Un donneur de sperme connu est-il automatiquement un parent légal ?
Pas automatiquement, mais la réponse dépend de la loi provinciale ou territoriale applicable et de faits tels que l’intention, l’état de la relation et la méthode de conception. Obtenez des conseils avant la conception plutôt que de vous fier à une étiquette ou à un modèle privé.
Avons-nous besoin d’un accord de donneur connu ?
Un accord écrit et conseillé de manière indépendante est fortement prudent. Il enregistre l’intention et les attentes avant la conception, mais ne peut pas outrepasser la législation, les règles relatives aux paiements illégaux, les droits de consentement ou le bien-être de l’enfant.
Un donneur peut-il retirer son consentement après la signature ?
La signature d’un convention de don n’élimine pas les règles fédérales de consentement. Le consentement écrit à l’utilisation de matériel de reproduction peut être retiré dans les délais et selon les règles de forme applicables. Demandez à la clinique d’expliquer le point final exact de votre utilisation prévue.
Santé Canada exige-t-il un dépistage génétique et infectieux ?
L’évaluation fédérale de l’admissibilité comprend un examen physique, un dépistage structuré du risque génétique et infectieux et des tests de maladies infectieuses spécifiés. Cela réduit certains risques mais ne peut pas garantir la santé ou une grossesse.

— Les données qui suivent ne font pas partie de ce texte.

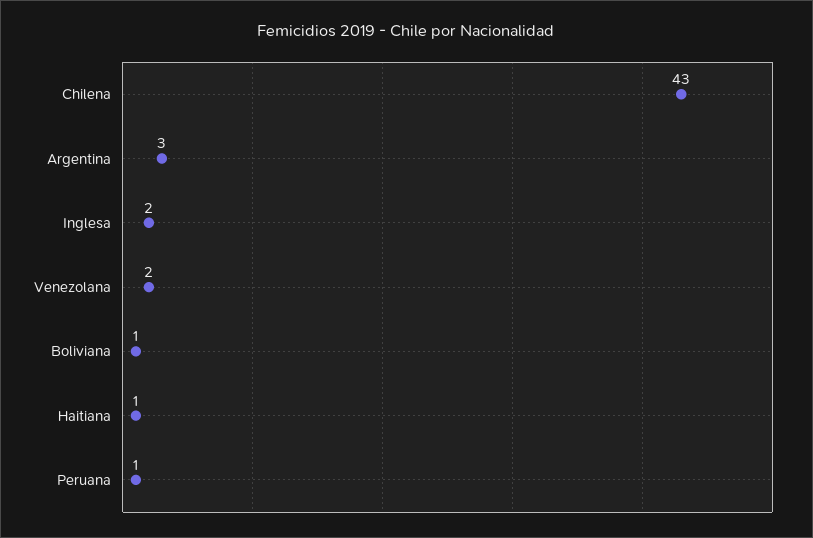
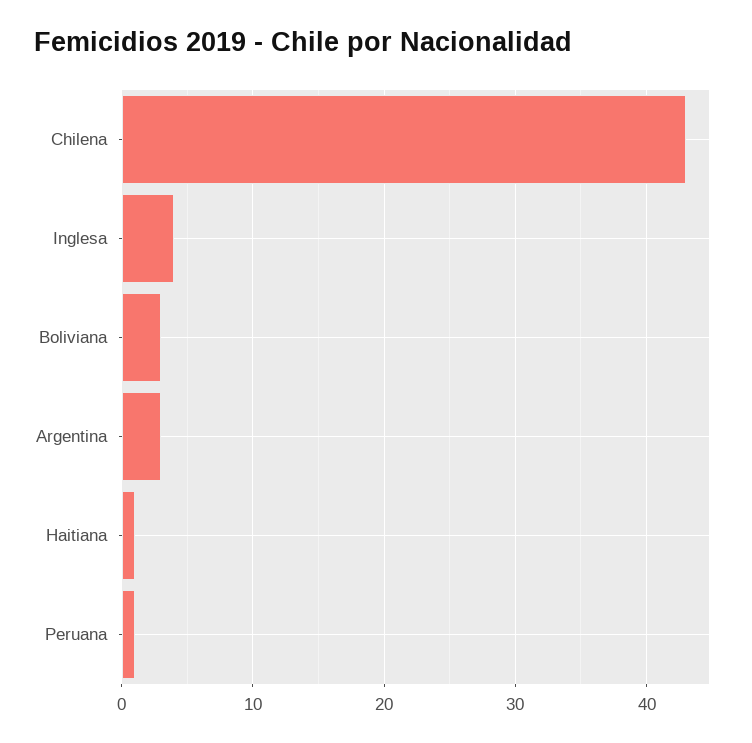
  {
    "Chilena": 43,
    "Argentina": 3,
-   "Inglesa": 2,
+   "Inglesa": 4,
-   "Venezolana": 2,
-   "Boliviana": 1,
+   "Boliviana": 3,
    "Haitiana": 1,
    "Peruana": 1
  }

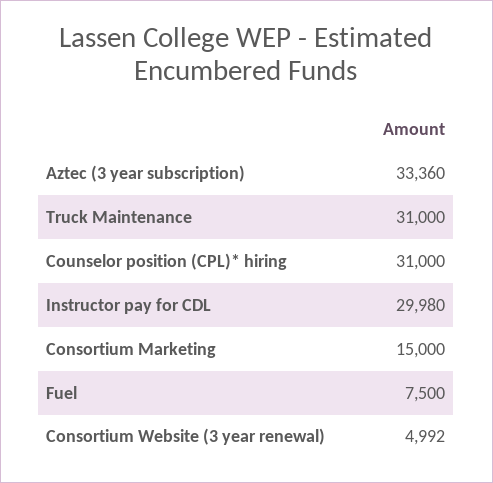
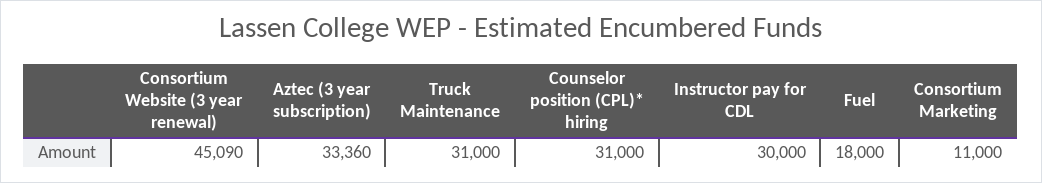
  {
    "Aztec (3 year subscription)": 33360,
    "Truck Maintenance": 31000,
    "Counselor position (CPL)* hiring": 31000,
-   "Instructor pay for CDL": 29980,
+   "Instructor pay for CDL": 30000,
-   "Consortium Marketing": 15000,
+   "Consortium Marketing": 11000,
-   "Fuel": 7500,
+   "Fuel": 18000,
-   "Consortium Website (3 year renewal)": 4992
+   "Consortium Website (3 year renewal)": 45090
  }

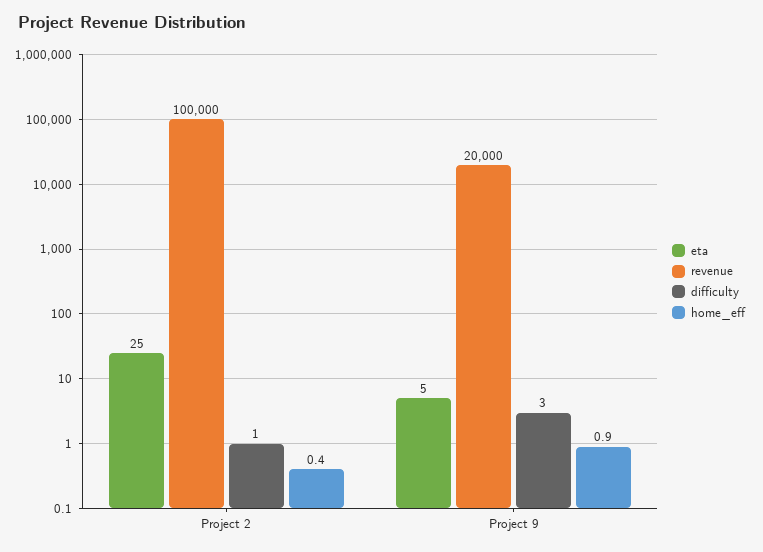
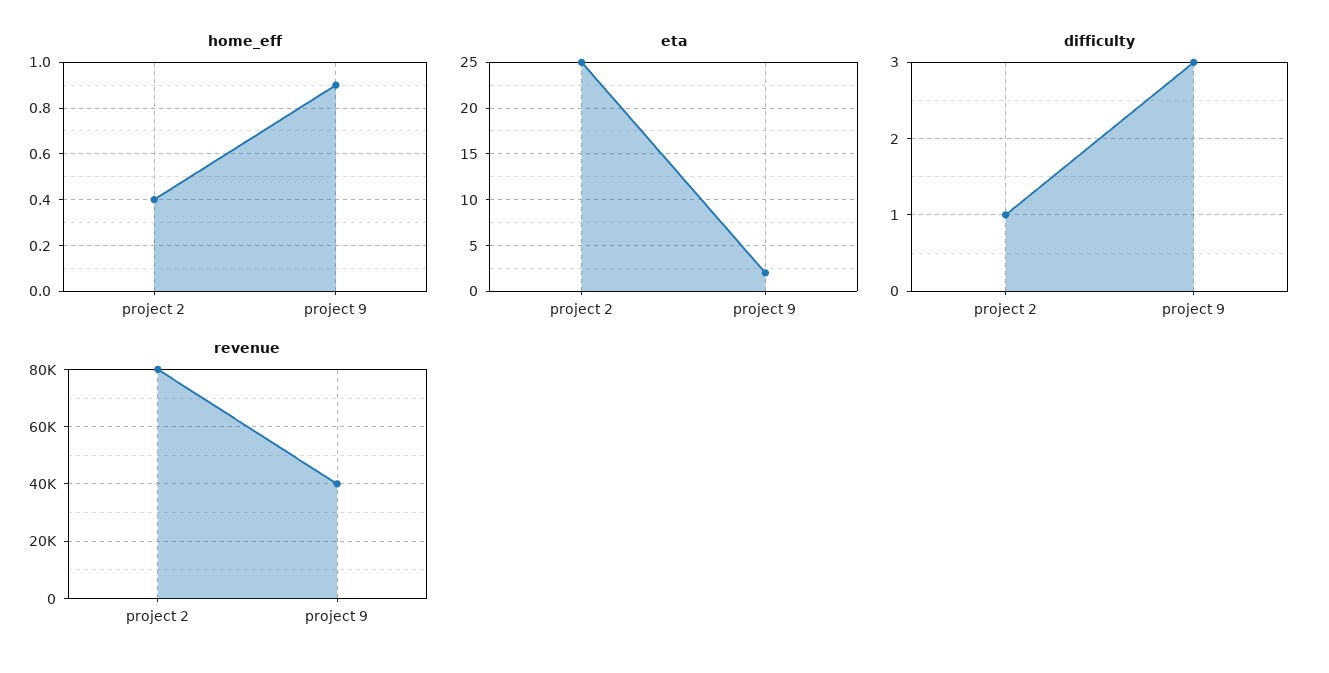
  {
    "eta": {
      "Project 2": 25,
-     "Project 9": 5
+     "Project 9": 2
    },
    "revenue": {
-     "Project 2": 100000,
+     "Project 2": 80000,
-     "Project 9": 20000
+     "Project 9": 40000
    },
    "difficulty": {
      "Project 2": 1,
      "Project 9": 3
    },
    "home_eff": {
      "Project 2": 0.4,
      "Project 9": 0.9
    }
  }

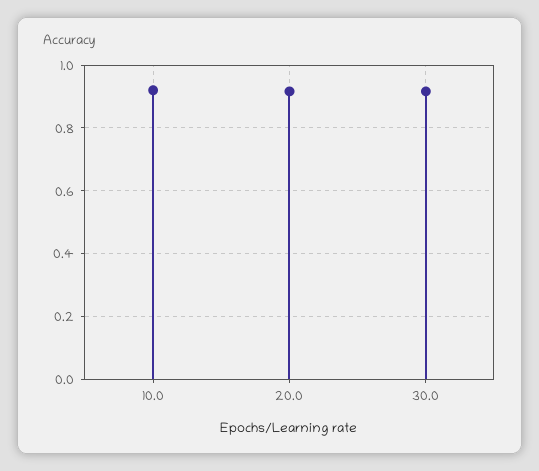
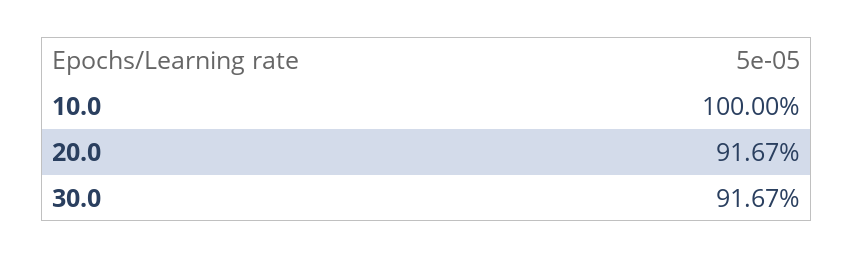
  {
-   "10.0": 0.92,
+   "10.0": 1,
    "20.0": 0.9167,
    "30.0": 0.9167
  }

Pouvons-nous utiliser un donneur connu pour l’insémination à domicile ?
Ne présumez pas qu’une voie privée est médicalement sûre ou produit la filiation légale prévue. Obtenez des conseils cliniques sur les tests et la manipulation, ainsi que des conseils juridiques sur la façon dont la méthode de conception planifiée est traitée là où vous vivez.
Que se passe-t-il si nous voulons trois parents légaux ou plus ?
Certaines provinces prévoient des itinéraires pour les intentions multiparentales dans le cadre d’accords définis de procréation assistée, avec des conditions préalables strictes ; d’autres diffèrent. Obtenez des conseils spécifiques à la province avant la conception, surtout si quelqu’un est susceptible de déménager.
Sources et informations complémentaires
- Santé Canada : don et utilisation de spermatozoïdes ou d’ovules de tiers
- Santé Canada : conseils en matière de don dirigé
- Santé Canada : interdictions d’acheter du matériel reproductif
- Santé Canada : consentement à l’utilisation de matériel reproductif matériel
- Loi sur le droit de la famille de la Colombie-Britannique, partie 3
- Loi portant réforme du droit de l’enfance de l’Ontario
Vérifiez la législation consolidée en vigueur et les exigences professionnelles avant d’agir. Les directives gouvernementales expliquent le cadre mais ne tranchent pas un cas individuel de filiation.